The United States is betting that increasingly biting sanctions against Tehran -- including new penalties for foreign institutions that continue to buy Iranian oil through its central bank -- can compel Iranian leaders to make concessions on their nuclear program and avert a military confrontation.

So the news yesterday that the Obama administration was issuing Japan and 10 European nations six-month waivers from these very sanctions seemed odd -- as if the United States was taking its foot off the gas pedal just ahead of nuclear talks with Iran next month. In fact, that's exactly how Iranian officials are spinning the news. Here's a read of the Iranian press today from the Los Angeles Times:

Fars News headlined its story on the sanctions, "U.S.A. backs down against Iran."
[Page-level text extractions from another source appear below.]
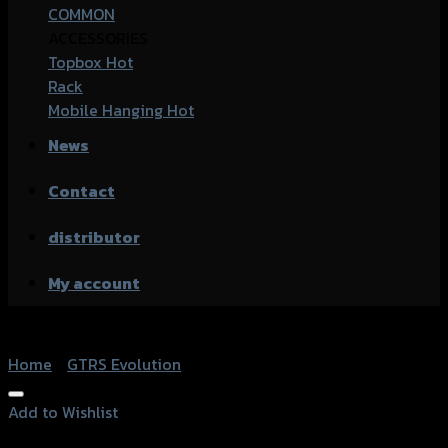
COMMON
ACCESSORIES
Topbox
Rack
Mobile Hanging
News
Contact
distributor
My account
Home
/
GTRS Evolution
Add to Wishlist
Add to Wishlist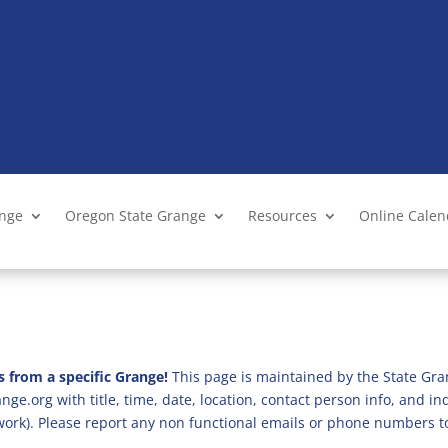
ange
Oregon State Grange
Resources
Online Cale
s from a specific Grange!
This page is maintained by the State Gra
ge.org with title, time, date, location, contact person info, and i
 work). Please report any non functional emails or phone numbers t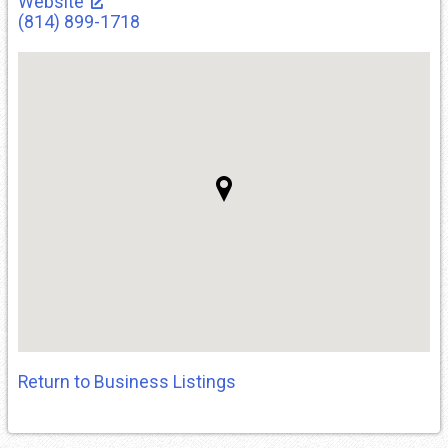
Website
(814) 899-1718
Return to Business Listings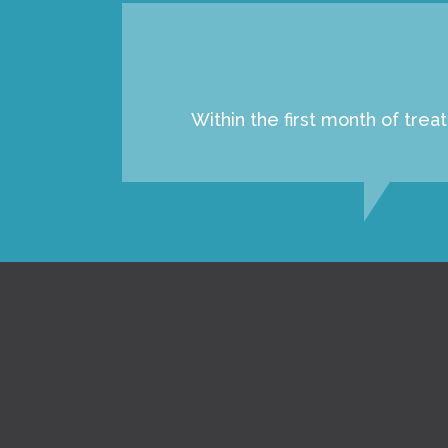
Within the first month of tre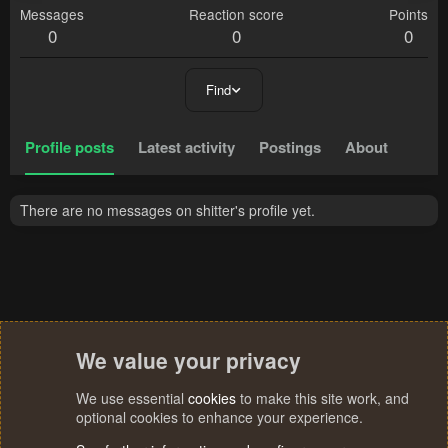
Messages
Reaction score
Points
0
0
0
Find
Profile posts
Latest activity
Postings
About
There are no messages on shitter's profile yet.
We value your privacy
We use essential
cookies
to make this site work, and
optional cookies to enhance your experience.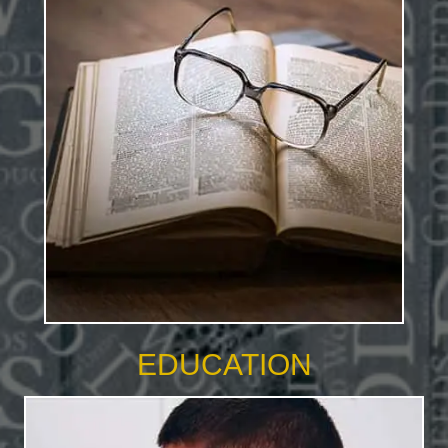
EDUCATION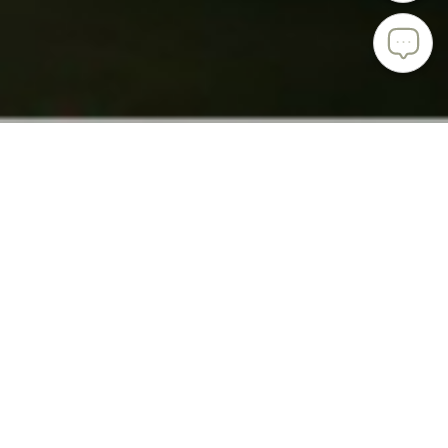
ABOUT ISHIZUKA GLASS
Ishizuka Glass has a truly impressive history that started in
1919 in what is now Kani City in the Gifu Prefecture in
Japan. The company’s founder, Iwasaburo Ishizuka, first
created translucent vidro sculptures for the local feudal
lord.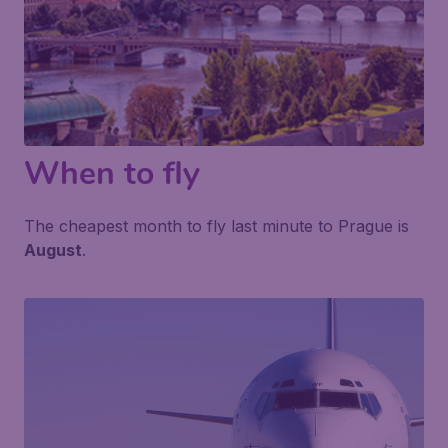
When to fly
The cheapest month to fly last minute to Prague is
August
.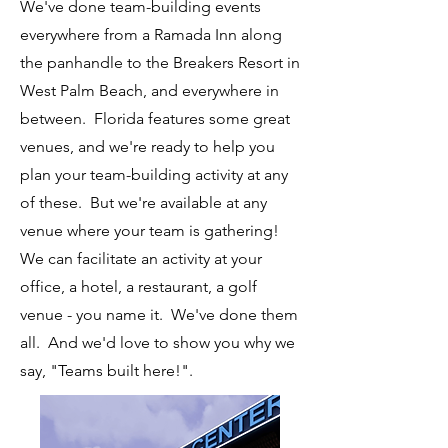
We've done team-building events
everywhere from a Ramada Inn along
the panhandle to the Breakers Resort in
West Palm Beach, and everywhere in
between. Florida features some great
venues, and we're ready to help you
plan your team-building activity at any
of these. But we're available at any
venue where your team is gathering!
We can facilitate an activity at your
office, a hotel, a restaurant, a golf
venue - you name it. We've done them
all. And we'd love to show you why we
say, "Teams built here!".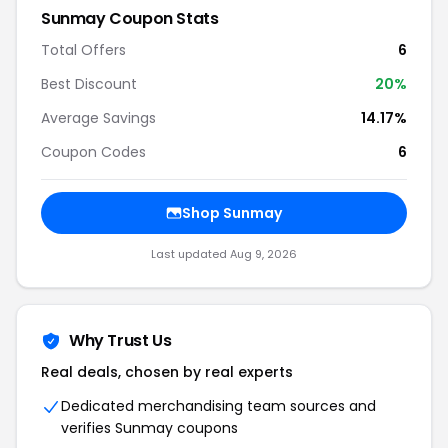
Sunmay Coupon Stats
Total Offers
6
Best Discount
20%
Average Savings
14.17%
Coupon Codes
6
Shop Sunmay
Last updated Aug 9, 2026
Why Trust Us
Real deals, chosen by real experts
Dedicated merchandising team sources and
verifies Sunmay coupons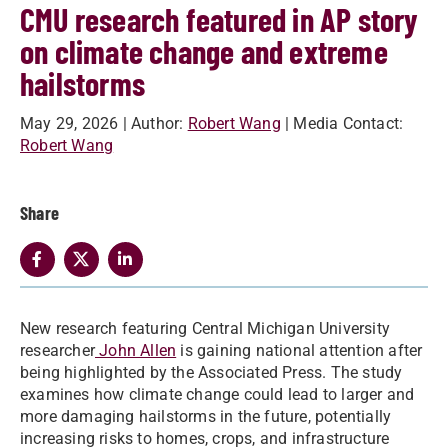
CMU research featured in AP story
on climate change and extreme
hailstorms
May 29, 2026
| Author:
Robert Wang
| Media Contact:
Robert Wang
Share
New research featuring Central Michigan University
researcher
John Allen
is gaining national attention after
being highlighted by the Associated Press. The study
examines how climate change could lead to larger and
more damaging hailstorms in the future, potentially
increasing risks to homes, crops, and infrastructure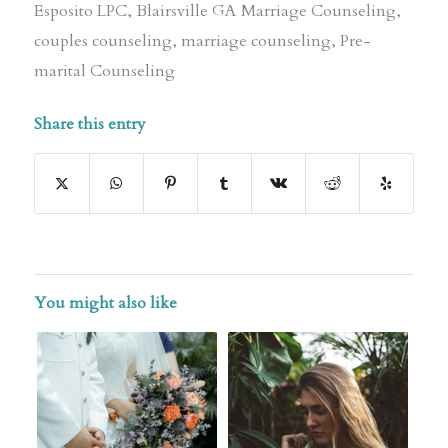
Esposito LPC
,
Blairsville GA Marriage Counseling
,
couples counseling
,
marriage counseling
,
Pre-
marital Counseling
Share this entry
You might also like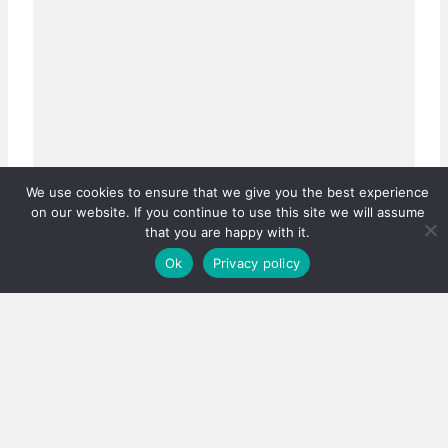
We use cookies to ensure that we give you the best experience
on our website. If you continue to use this site we will assume
that you are happy with it.
Ok
Privacy policy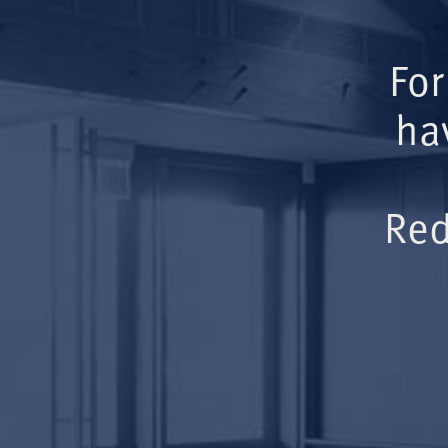
For
ha
Red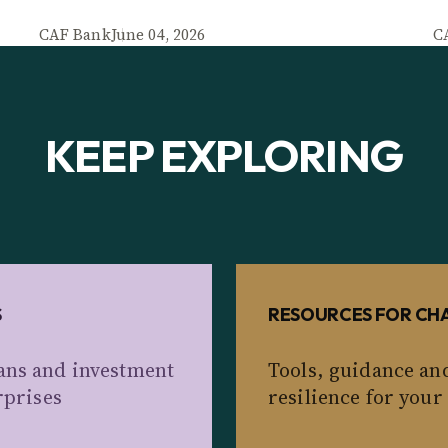
CAF Bank
June 04, 2026
C
KEEP EXPLORING
S
RESOURCES FOR CHA
ans and investment
Tools, guidance an
rprises
resilience for your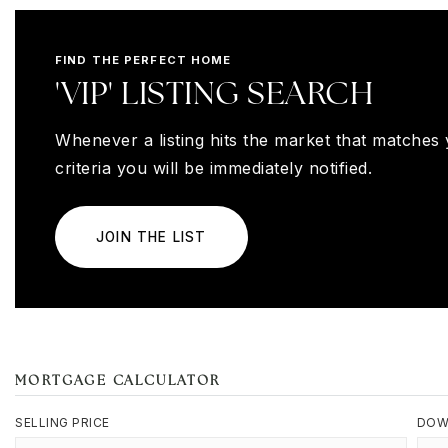
FIND THE PERFECT HOME
'VIP' LISTING SEARCH
Whenever a listing hits the market that matches
criteria you will be immediately notified.
JOIN THE LIST
MORTGAGE CALCULATOR
SELLING PRICE
DOW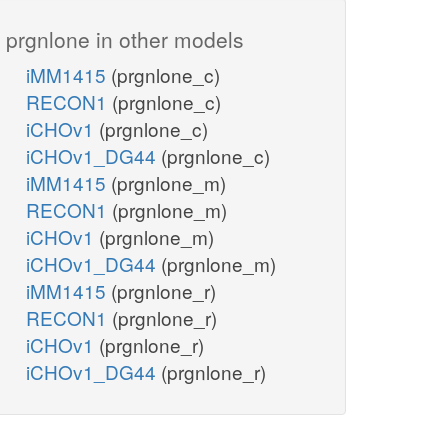
prgnlone in other models
iMM1415
(prgnlone_c)
RECON1
(prgnlone_c)
iCHOv1
(prgnlone_c)
iCHOv1_DG44
(prgnlone_c)
iMM1415
(prgnlone_m)
RECON1
(prgnlone_m)
iCHOv1
(prgnlone_m)
iCHOv1_DG44
(prgnlone_m)
iMM1415
(prgnlone_r)
RECON1
(prgnlone_r)
iCHOv1
(prgnlone_r)
iCHOv1_DG44
(prgnlone_r)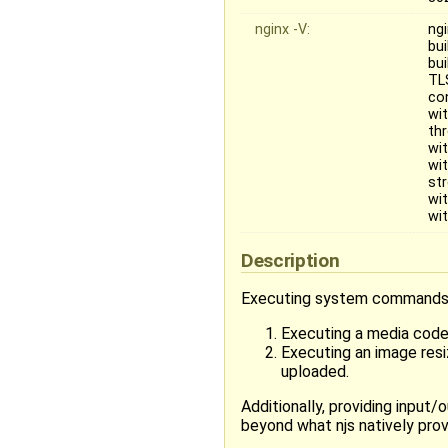
nginx -V:
ngi
bui
bu
TL
co
wi
th
wi
wi
st
wi
wi
Description
Executing system commands in
Executing a media codec
Executing an image resi
uploaded.
Additionally, providing inpu
beyond what njs natively prov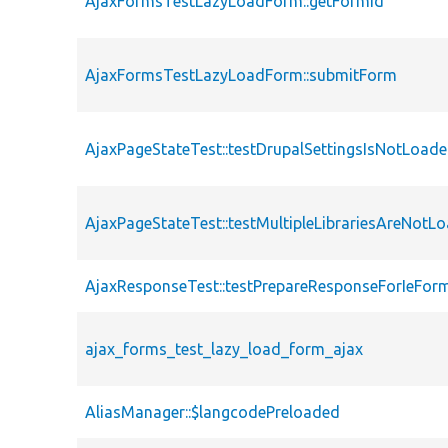
AjaxFormsTestLazyLoadForm::getFormId
AjaxFormsTestLazyLoadForm::submitForm
AjaxPageStateTest::testDrupalSettingsIsNotLoad
AjaxPageStateTest::testMultipleLibrariesAreNotL
AjaxResponseTest::testPrepareResponseForIeFor
ajax_forms_test_lazy_load_form_ajax
AliasManager::$langcodePreloaded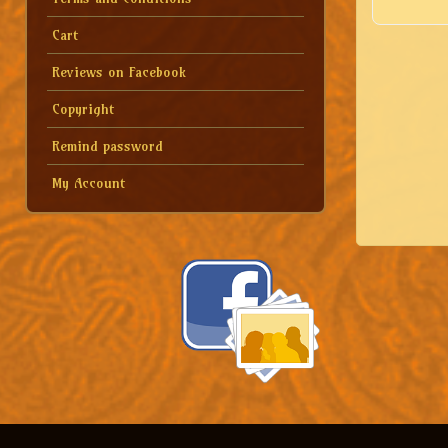
Cart
Reviews on Facebook
Copyright
Remind password
My Account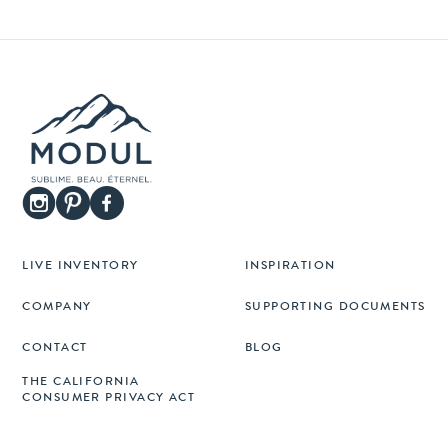
LIVE INVENTORY
INSPIRATION
COMPANY
SUPPORTING DOCUMENTS
CONTACT
BLOG
THE CALIFORNIA
CONSUMER PRIVACY ACT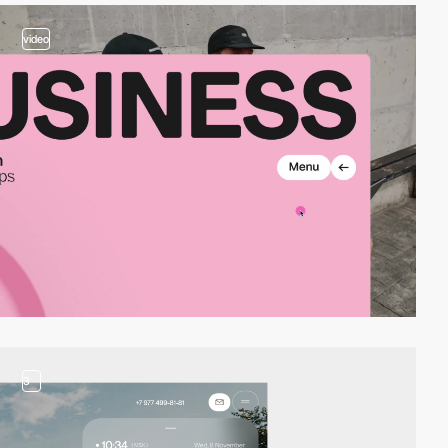
video
3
"Such a move is an overt retreat from their earlier stances," the head of the parliament foreign policy commission, Aladin Borujerdi, told the Iranian Students News Agency. He said it was "due to decisive stances taken by the Islamic Republic" defending its nuclear program.

Borujerdi also argued that the U.S. had exempted the countries to stop oil prices from rising further, a bid to spare "the tumbling economies of the West."

"Exempting 11 countries show that sanctions were the results of impulsive decisions," Kazam Jalali, the Iranian deputy head of national security, told ISNA.

Iran meter: If the United States is indeed watering down its sanction effort to avoid destabilizing the global oil market and alienating its allies, that could heighten the risk of a military confrontation and push our dial to the right. But Iranian officials may be misreading the situation, deliberately or not.

For one thing, the United States is granting the 11 countries exemptions because they have significantly cut their purchases of Iranian oil -- not because they refused to budge on their commercial dealings with Iran and Washington backed down. True, Japan, a top Iranian oil importer, has been vague about how far it's willing to go to wean itself off Iranian crude, but its oil imports from Iran fell 12 percent in January compared with a year earlier -- even as it struggled to recover from last year's earthquake and nuclear crisis. The ten European nations who received waivers had already agreed to stop importing Iranian oil beginning in July.

What's more, the exemptions don't apply to China and India, which, along with Japan, buy roughly half of Iran's crude exports. And while the Chinese and Indians haven't yet turned their backs on Iran, they're not embracing Tehran either. China's largest bank recently backed out of a deal to finance an Iran-to-Pakistan gas pipeline, and China's imports of Iranian oil dropped by 45 percent in February from a month earlier, though this mainly stemmed from a business dispute. 

This week's exemptions also omitted Turkey and South Korea -- two U.S. allies who also happen to consume a lot of Iranian oil. "It is out of the question for us to stop buying oil from Iran unless the supply is replaced," Turkey's energy minister declared today.

In other words, if you want to get a sense of whether the sanctions regime U.S. officials are constructing will work, don't focus on the list of countries who now have exemptions. Keep your eye on those that didn't make the cut.